"""

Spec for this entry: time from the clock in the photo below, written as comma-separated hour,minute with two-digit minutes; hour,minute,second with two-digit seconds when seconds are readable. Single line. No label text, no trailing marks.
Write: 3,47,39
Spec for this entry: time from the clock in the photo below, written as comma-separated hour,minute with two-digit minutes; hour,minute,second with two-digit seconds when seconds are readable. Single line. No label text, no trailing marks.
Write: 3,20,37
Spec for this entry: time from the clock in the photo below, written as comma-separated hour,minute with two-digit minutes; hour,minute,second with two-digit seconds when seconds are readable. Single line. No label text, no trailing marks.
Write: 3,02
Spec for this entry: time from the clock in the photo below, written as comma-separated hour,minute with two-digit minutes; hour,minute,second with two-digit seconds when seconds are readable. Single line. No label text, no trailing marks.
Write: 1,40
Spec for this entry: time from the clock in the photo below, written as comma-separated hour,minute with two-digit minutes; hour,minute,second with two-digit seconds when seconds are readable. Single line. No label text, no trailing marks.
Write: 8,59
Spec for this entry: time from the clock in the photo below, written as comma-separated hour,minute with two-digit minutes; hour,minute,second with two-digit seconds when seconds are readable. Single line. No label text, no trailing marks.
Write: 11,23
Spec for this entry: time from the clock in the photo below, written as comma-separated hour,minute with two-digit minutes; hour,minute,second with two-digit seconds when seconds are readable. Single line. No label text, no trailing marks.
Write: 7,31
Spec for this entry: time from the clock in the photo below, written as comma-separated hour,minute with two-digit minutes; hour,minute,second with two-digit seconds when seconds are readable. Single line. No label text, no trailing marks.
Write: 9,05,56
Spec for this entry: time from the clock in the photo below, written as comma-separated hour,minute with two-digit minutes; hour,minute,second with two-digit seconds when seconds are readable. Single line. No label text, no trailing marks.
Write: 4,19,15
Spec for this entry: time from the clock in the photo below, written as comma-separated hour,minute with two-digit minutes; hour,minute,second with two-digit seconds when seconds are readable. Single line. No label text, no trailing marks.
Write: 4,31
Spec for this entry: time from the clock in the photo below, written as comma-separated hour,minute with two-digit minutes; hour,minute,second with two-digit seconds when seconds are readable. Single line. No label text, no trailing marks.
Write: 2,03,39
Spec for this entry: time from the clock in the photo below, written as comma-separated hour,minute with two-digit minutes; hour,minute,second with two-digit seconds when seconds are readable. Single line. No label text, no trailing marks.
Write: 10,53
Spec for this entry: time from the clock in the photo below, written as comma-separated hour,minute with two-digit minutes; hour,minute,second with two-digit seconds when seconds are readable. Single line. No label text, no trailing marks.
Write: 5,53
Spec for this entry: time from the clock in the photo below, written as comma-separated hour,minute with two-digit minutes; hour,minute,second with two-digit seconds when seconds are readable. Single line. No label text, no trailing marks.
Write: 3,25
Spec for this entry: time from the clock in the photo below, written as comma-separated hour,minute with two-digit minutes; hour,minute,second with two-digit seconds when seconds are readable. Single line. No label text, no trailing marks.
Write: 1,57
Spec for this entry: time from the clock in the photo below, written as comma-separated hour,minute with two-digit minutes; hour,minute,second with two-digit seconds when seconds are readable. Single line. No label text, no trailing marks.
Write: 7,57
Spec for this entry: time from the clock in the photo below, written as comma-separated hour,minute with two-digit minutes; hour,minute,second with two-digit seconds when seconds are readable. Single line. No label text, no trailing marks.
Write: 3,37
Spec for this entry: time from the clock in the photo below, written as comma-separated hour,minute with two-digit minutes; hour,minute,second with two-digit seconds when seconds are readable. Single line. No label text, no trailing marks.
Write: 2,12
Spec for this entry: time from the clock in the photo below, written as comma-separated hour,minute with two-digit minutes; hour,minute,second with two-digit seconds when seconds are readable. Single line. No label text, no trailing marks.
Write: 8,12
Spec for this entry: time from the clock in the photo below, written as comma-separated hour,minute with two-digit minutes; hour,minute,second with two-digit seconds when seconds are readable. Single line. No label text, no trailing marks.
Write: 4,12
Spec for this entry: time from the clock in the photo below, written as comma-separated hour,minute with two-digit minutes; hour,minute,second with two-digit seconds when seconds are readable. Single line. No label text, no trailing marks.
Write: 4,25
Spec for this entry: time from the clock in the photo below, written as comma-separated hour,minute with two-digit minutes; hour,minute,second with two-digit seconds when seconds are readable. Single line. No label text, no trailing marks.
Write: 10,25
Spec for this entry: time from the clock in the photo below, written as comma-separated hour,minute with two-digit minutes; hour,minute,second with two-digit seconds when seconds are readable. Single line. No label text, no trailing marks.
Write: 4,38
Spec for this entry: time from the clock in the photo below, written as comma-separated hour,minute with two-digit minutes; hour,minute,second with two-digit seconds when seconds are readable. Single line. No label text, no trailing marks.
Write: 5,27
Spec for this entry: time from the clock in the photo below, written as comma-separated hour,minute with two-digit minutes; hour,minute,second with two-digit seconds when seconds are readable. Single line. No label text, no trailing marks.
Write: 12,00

"""

» GIVEN TASK
Copy out all of the lines above, word for word, without changing anything.

» SOLUTION
Spec for this entry: time from the clock in the photo below, written as comma-separated hour,minute with two-digit minutes; hour,minute,second with two-digit seconds when seconds are readable. Single line. No label text, no trailing marks.
Write: 3,47,39
Spec for this entry: time from the clock in the photo below, written as comma-separated hour,minute with two-digit minutes; hour,minute,second with two-digit seconds when seconds are readable. Single line. No label text, no trailing marks.
Write: 3,20,37
Spec for this entry: time from the clock in the photo below, written as comma-separated hour,minute with two-digit minutes; hour,minute,second with two-digit seconds when seconds are readable. Single line. No label text, no trailing marks.
Write: 3,02
Spec for this entry: time from the clock in the photo below, written as comma-separated hour,minute with two-digit minutes; hour,minute,second with two-digit seconds when seconds are readable. Single line. No label text, no trailing marks.
Write: 1,40
Spec for this entry: time from the clock in the photo below, written as comma-separated hour,minute with two-digit minutes; hour,minute,second with two-digit seconds when seconds are readable. Single line. No label text, no trailing marks.
Write: 8,59
Spec for this entry: time from the clock in the photo below, written as comma-separated hour,minute with two-digit minutes; hour,minute,second with two-digit seconds when seconds are readable. Single line. No label text, no trailing marks.
Write: 11,23
Spec for this entry: time from the clock in the photo below, written as comma-separated hour,minute with two-digit minutes; hour,minute,second with two-digit seconds when seconds are readable. Single line. No label text, no trailing marks.
Write: 7,31
Spec for this entry: time from the clock in the photo below, written as comma-separated hour,minute with two-digit minutes; hour,minute,second with two-digit seconds when seconds are readable. Single line. No label text, no trailing marks.
Write: 9,05,56
Spec for this entry: time from the clock in the photo below, written as comma-separated hour,minute with two-digit minutes; hour,minute,second with two-digit seconds when seconds are readable. Single line. No label text, no trailing marks.
Write: 4,19,15
Spec for this entry: time from the clock in the photo below, written as comma-separated hour,minute with two-digit minutes; hour,minute,second with two-digit seconds when seconds are readable. Single line. No label text, no trailing marks.
Write: 4,31
Spec for this entry: time from the clock in the photo below, written as comma-separated hour,minute with two-digit minutes; hour,minute,second with two-digit seconds when seconds are readable. Single line. No label text, no trailing marks.
Write: 2,03,39
Spec for this entry: time from the clock in the photo below, written as comma-separated hour,minute with two-digit minutes; hour,minute,second with two-digit seconds when seconds are readable. Single line. No label text, no trailing marks.
Write: 10,53
Spec for this entry: time from the clock in the photo below, written as comma-separated hour,minute with two-digit minutes; hour,minute,second with two-digit seconds when seconds are readable. Single line. No label text, no trailing marks.
Write: 5,53
Spec for this entry: time from the clock in the photo below, written as comma-separated hour,minute with two-digit minutes; hour,minute,second with two-digit seconds when seconds are readable. Single line. No label text, no trailing marks.
Write: 3,25
Spec for this entry: time from the clock in the photo below, written as comma-separated hour,minute with two-digit minutes; hour,minute,second with two-digit seconds when seconds are readable. Single line. No label text, no trailing marks.
Write: 1,57
Spec for this entry: time from the clock in the photo below, written as comma-separated hour,minute with two-digit minutes; hour,minute,second with two-digit seconds when seconds are readable. Single line. No label text, no trailing marks.
Write: 7,57
Spec for this entry: time from the clock in the photo below, written as comma-separated hour,minute with two-digit minutes; hour,minute,second with two-digit seconds when seconds are readable. Single line. No label text, no trailing marks.
Write: 3,37
Spec for this entry: time from the clock in the photo below, written as comma-separated hour,minute with two-digit minutes; hour,minute,second with two-digit seconds when seconds are readable. Single line. No label text, no trailing marks.
Write: 2,12
Spec for this entry: time from the clock in the photo below, written as comma-separated hour,minute with two-digit minutes; hour,minute,second with two-digit seconds when seconds are readable. Single line. No label text, no trailing marks.
Write: 8,12
Spec for this entry: time from the clock in the photo below, written as comma-separated hour,minute with two-digit minutes; hour,minute,second with two-digit seconds when seconds are readable. Single line. No label text, no trailing marks.
Write: 4,12
Spec for this entry: time from the clock in the photo below, written as comma-separated hour,minute with two-digit minutes; hour,minute,second with two-digit seconds when seconds are readable. Single line. No label text, no trailing marks.
Write: 4,25
Spec for this entry: time from the clock in the photo below, written as comma-separated hour,minute with two-digit minutes; hour,minute,second with two-digit seconds when seconds are readable. Single line. No label text, no trailing marks.
Write: 10,25
Spec for this entry: time from the clock in the photo below, written as comma-separated hour,minute with two-digit minutes; hour,minute,second with two-digit seconds when seconds are readable. Single line. No label text, no trailing marks.
Write: 4,38
Spec for this entry: time from the clock in the photo below, written as comma-separated hour,minute with two-digit minutes; hour,minute,second with two-digit seconds when seconds are readable. Single line. No label text, no trailing marks.
Write: 5,27
Spec for this entry: time from the clock in the photo below, written as comma-separated hour,minute with two-digit minutes; hour,minute,second with two-digit seconds when seconds are readable. Single line. No label text, no trailing marks.
Write: 12,00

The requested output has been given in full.